PHILADELPHIA -- One of these days real, real soon, the Montreal Expos are going to have a new home. Bud Selig promises. His trusty COO, Bob DuPuy, seconds the promise.

Just don't ask when. Or where. Or any of those other sticky questions that make these guys real uncomfortable.

It's an excellent bet that the Expos will not be moving to Boise, Idaho, or Bismarck, N.D., or -- barring a very unlikely turn of events -- any other location that doesn't suspiciously resemble the Washington, D.C., metropolitan area. That part hasn't changed.

Nevertheless, an owners meeting that once looked like a momentous event in the life of the Expos franchise arrived Wednesday. Yet there was DuPuy, still standing in front of the cameras, giving a very familiar little speech.

"No decisions have been made, and no cities have been eliminated," he said, repeating a chorus he has now delivered more times than Springsteen has sung "Thunder Road."

"But," he went on, "I'm very confident that a decision will be made in time for a move."

"In time for a move." That's how he phrased it.

Technically, that narrows down the time frame for this decision to somewhere between now and a half-hour before Opening Day 2005. But practically, these folks would seem to have no choice but to figure it all out a whole lot quicker.

Asked Wednesday if baseball had a tentative practical deadline in mind, DuPuy conceded there was -- "but I'm not willing to say what that date is, because we might move the envelope."

As you may have noticed, that envelope has stayed in almost constant motion for nearly two years now.

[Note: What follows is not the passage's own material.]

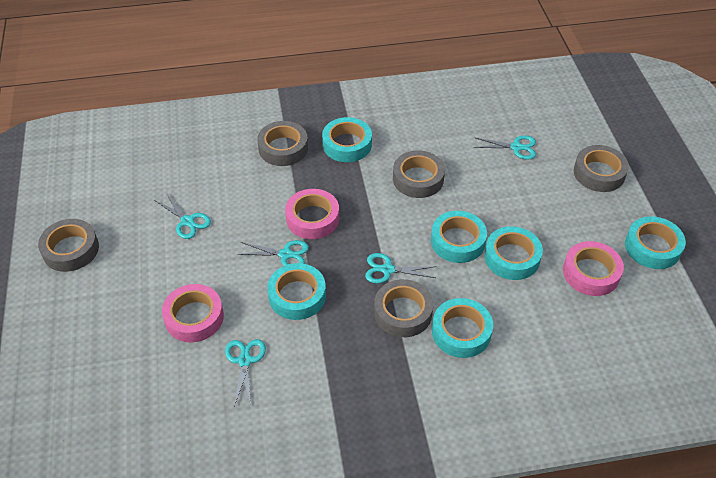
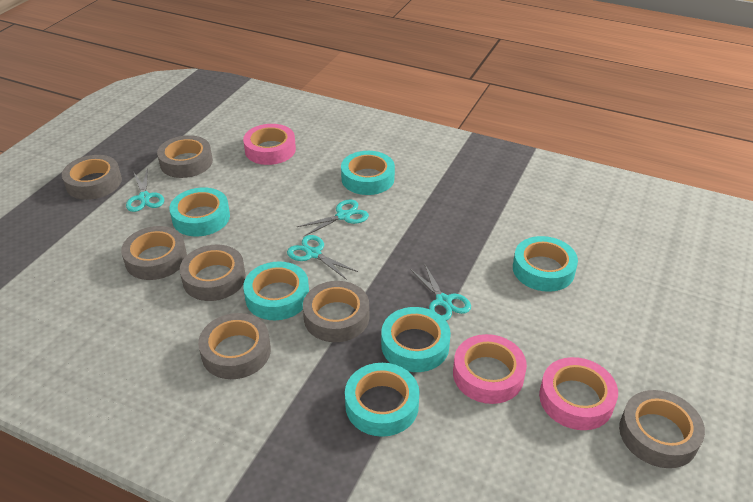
grey tape: [38,219,99,272] [257,121,308,166] [374,279,433,337] [393,151,445,198] [574,145,629,192] = 5 -> [62,155,122,200] [121,226,187,280] [157,135,213,178] [180,245,246,301] [198,313,271,379] [303,281,369,342] [619,390,705,468] = 7
turquoise scissors: [154,193,211,239] [225,339,266,406] [238,240,309,266] [365,253,436,283] [473,135,536,160] = 5 -> [126,168,164,212] [287,235,358,280] [297,199,369,236] [410,263,471,321] = 4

So there's no reason to think it won't move some more over these next few weeks. But it can't move for too much longer, because the clock is ticking.

For one thing, in order to play, the Expos would need a schedule. And the schedule for next year is already overdue.

It was supposed to be delivered to the teams and to the players in July. But the union gave MLB an extension until Sept. 1.

There could be another extension, of course. There could be a thousand extensions. But tickets need to be sold. Schedule magnets need to be handed out. Travel needs to be worked out. That can't be done if they wait until next February.

But that isn't even the most pressing issue. If you're going to hold major-league games, you can't hold them in the carpool lanes of I-495. This team will need a stadium to play in next spring. And MLB has been told that RFK Stadium would, ideally, require six months of work to become an acceptable big-league facility.

That means a decision would, realistically, need to be made by mid-September to give the chosen metropolis enough time to finish off the governmental red tape and set the stadium plans in motion.

So behind the scenes, MLB has been telling the delegations from Washington, Northern Virginia, Las Vegas and the Norfolk area to get their details all figured out -- because decision time is near. Finally.

But no community seems to have more of its details figured out than Washington. And, as the Washington Post put it in a dramatically forthright editorial Wednesday, "none of the other contending cities is even close, in terms of population, income or interest in the game."

Nevertheless, Selig still hasn't established what it would take to get Orioles owner Peter Angelos to sign off on that move. And Angelos said Wednesday that nothing about his position had changed.

Angelos has argued that a team in Washington would have a $40-million impact on his team. And, when asked how he came to that figure, he replied: "We're prepared to substantiate that if we have to."

But legally, Angelos has no power to stop Selig from putting this team in Washington, Northern Virginia or any other location not named Baltimore. And the Orioles owner admits that.

"If I had veto power," he chuckled, "there wouldn't be any discussion at all."

Instead, the discussion will continue over the next several days and weeks to come. And, as endless as this process may seem, Bob DuPuy promised again Wednesday: "We're going to get it done."

And this time, from every indication, they actually will. Really. Truly ... Uh, OK, probably.

Jayson Stark is a senior writer for ESPN.com.